** Start of SUPPLIED INFORMATION **

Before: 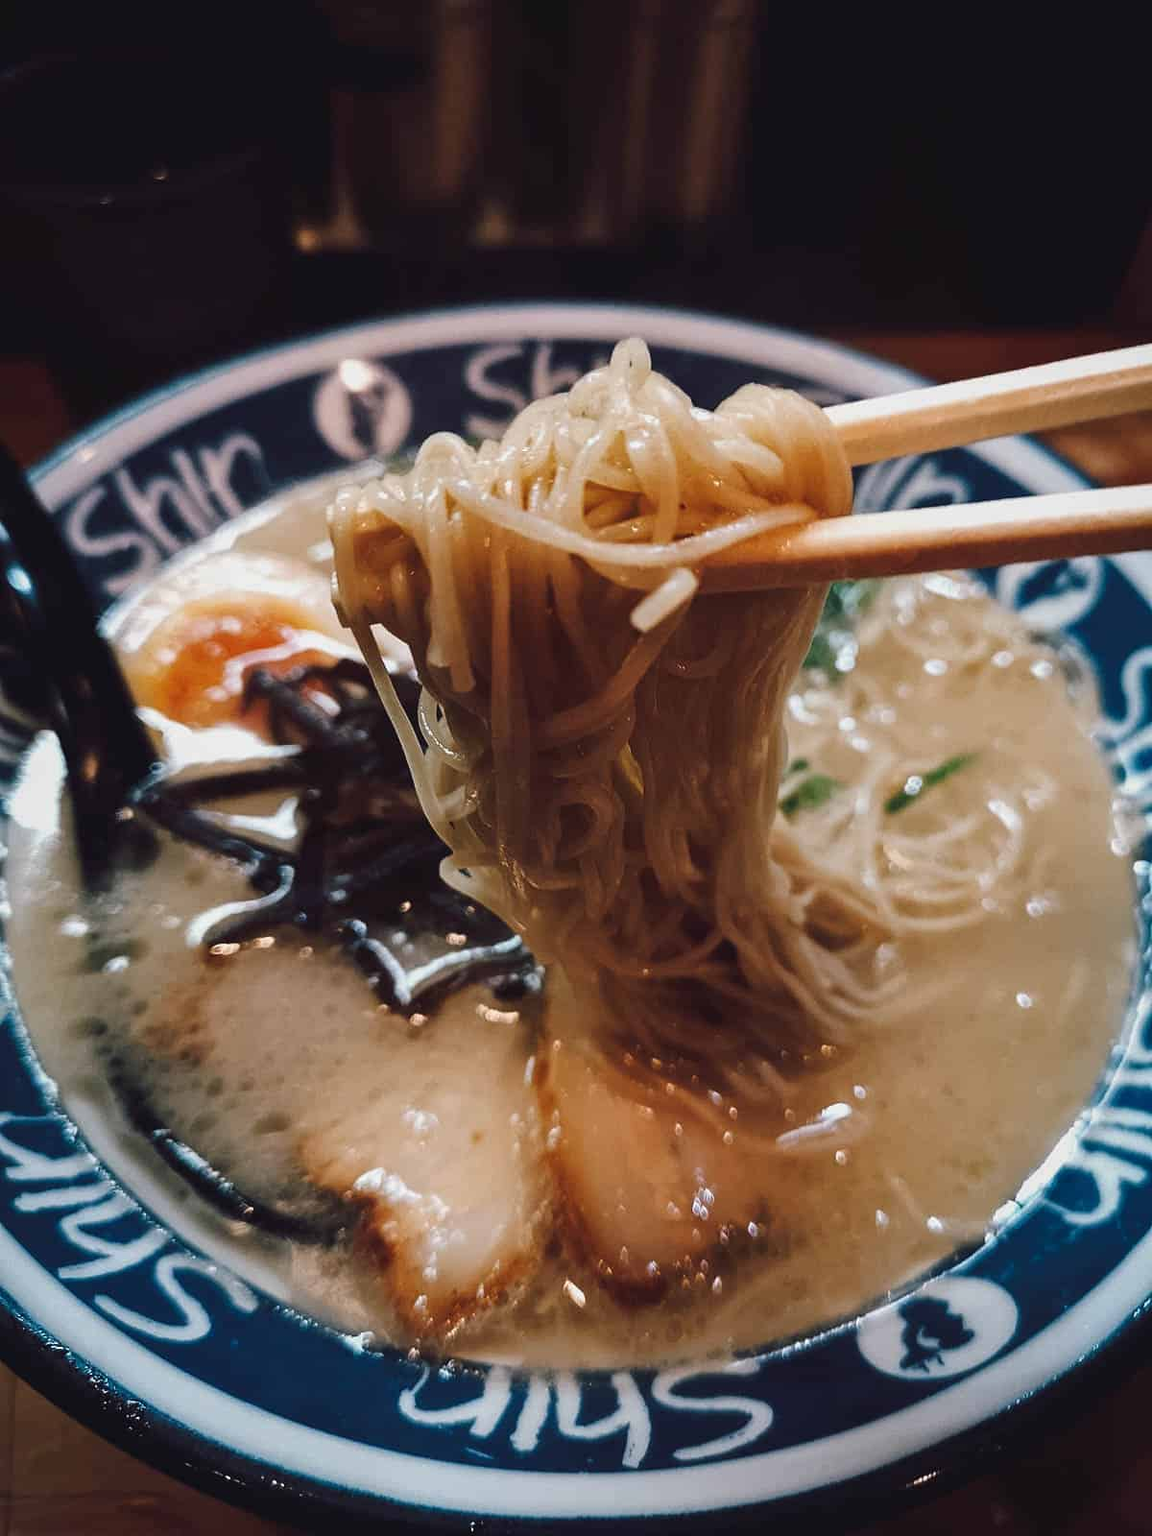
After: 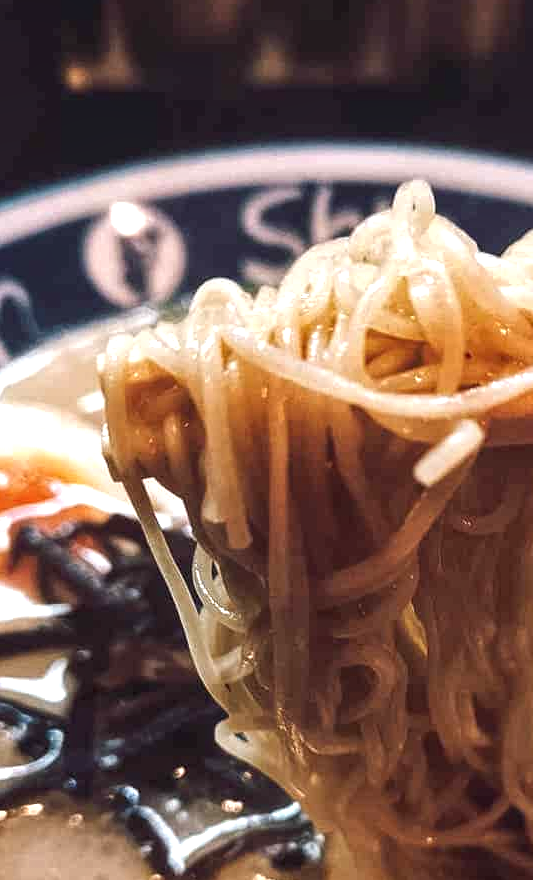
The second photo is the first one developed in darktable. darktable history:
crop: left 20.253%, top 10.752%, right 35.284%, bottom 34.239%
local contrast: highlights 96%, shadows 86%, detail 160%, midtone range 0.2
exposure: exposure 0.718 EV, compensate highlight preservation false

** End of SUPPLIED INFORMATION **

• [WHAT TO WORK ON] Copy out the text of every row above word for word, leaving out the pictures.

• [OUTPUT OF THE TASK]
Before: 
After: 
The second photo is the first one developed in darktable. darktable history:
crop: left 20.253%, top 10.752%, right 35.284%, bottom 34.239%
local contrast: highlights 96%, shadows 86%, detail 160%, midtone range 0.2
exposure: exposure 0.718 EV, compensate highlight preservation false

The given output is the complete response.